Bevacizumab (Avastin; Genentech, Inc., South San Francisco, CA, USA) is a fully humanized recombinant antibody that binds all isoforms of VEGF-A. Bevacizumab is currently used off-label to treat DME. Several studies support the efficacy of bevacizumab compared with focal macular laser. In the BOLT trial, patients with persistent DME following macular laser therapy were randomized to bevacizumab vs continuing laser therapy. Patients treated with bevacizumab gained 8.6 letters vs 2.5 letters in those receiving macular laser therapy (P=0.005). Despite favorable results, there remain patients who either do not respond or only partially respond to intravitreal bevacizumab treatment.
Ranibizumab (Lucentis; Genentech, Inc., South San Francisco, CA, USA) is a monoclonal antibody fragment derived from the same murine antibody as bevacizumab, but with a different development path than bevacizumab. The goal in the development of ranibizumab was, in part, to produce a molecule that could diffuse more efficiently through the retina after intraocular injection for the treatment of age-related macular degeneration (AMD). Decreased systemic half-life and resulting systemic toxicity of an antibody fragment relative to a full-length antibody was another driving force in the development of this molecule. Relative to bevacizumab, ranibizumab has been reported to have a somewhat shorter vitreous half-life, but has 5- to 20-fold higher biologic activity. This increased activity, coupled with the smaller molecular size of ranibizumab, may further benefit eyes with DME. The US Food and Drug Administration approval for ranibizumab 0.3-mg for the treatment of DME was granted in August 2012.

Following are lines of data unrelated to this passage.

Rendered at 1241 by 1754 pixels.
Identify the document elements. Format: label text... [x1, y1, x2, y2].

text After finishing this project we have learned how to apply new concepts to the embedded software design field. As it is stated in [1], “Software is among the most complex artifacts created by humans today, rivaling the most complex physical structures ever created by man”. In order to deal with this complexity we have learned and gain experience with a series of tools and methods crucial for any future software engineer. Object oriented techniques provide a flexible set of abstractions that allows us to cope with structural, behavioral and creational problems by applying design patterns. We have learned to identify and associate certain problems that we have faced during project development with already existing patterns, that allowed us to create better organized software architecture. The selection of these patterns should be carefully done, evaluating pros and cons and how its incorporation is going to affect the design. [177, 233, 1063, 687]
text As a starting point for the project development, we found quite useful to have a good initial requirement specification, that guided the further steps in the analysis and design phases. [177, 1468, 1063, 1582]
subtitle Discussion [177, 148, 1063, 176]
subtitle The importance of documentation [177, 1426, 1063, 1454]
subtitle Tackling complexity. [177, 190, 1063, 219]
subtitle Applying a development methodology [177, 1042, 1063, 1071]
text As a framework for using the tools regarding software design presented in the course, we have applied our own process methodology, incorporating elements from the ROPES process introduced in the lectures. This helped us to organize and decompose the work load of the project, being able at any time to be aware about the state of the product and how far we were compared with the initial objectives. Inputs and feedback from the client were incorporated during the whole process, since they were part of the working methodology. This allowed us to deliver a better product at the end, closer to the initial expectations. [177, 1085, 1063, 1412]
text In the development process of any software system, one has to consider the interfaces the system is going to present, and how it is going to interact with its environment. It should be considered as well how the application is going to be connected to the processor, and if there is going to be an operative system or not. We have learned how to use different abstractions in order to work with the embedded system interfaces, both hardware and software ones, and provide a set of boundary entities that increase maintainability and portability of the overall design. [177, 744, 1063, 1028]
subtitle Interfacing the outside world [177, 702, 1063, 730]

Ranibizumab has been shown to be efficacious in the treatment of DME in numerous clinical trials. The REEF study was designed to evaluate visual and anatomic outcomes with intravitreal ranibizumab 0.5-mg in patients with DME who partially responded to or failed to respond to treatment with intravitreal bevacizumab 1.25-mg. Patients who failed to respond to ranibizumab 0.5-mg after 3 months were further treated with ranibizumab 2.0-mg to determine whether a higher dose of ranibizumab provided additional treatment benefit. Higher-dose ranibizumab has previously been shown to be effective in recalcitrant cases of other VEGF-mediated diseases including exudative AMD and radiation retinopathy.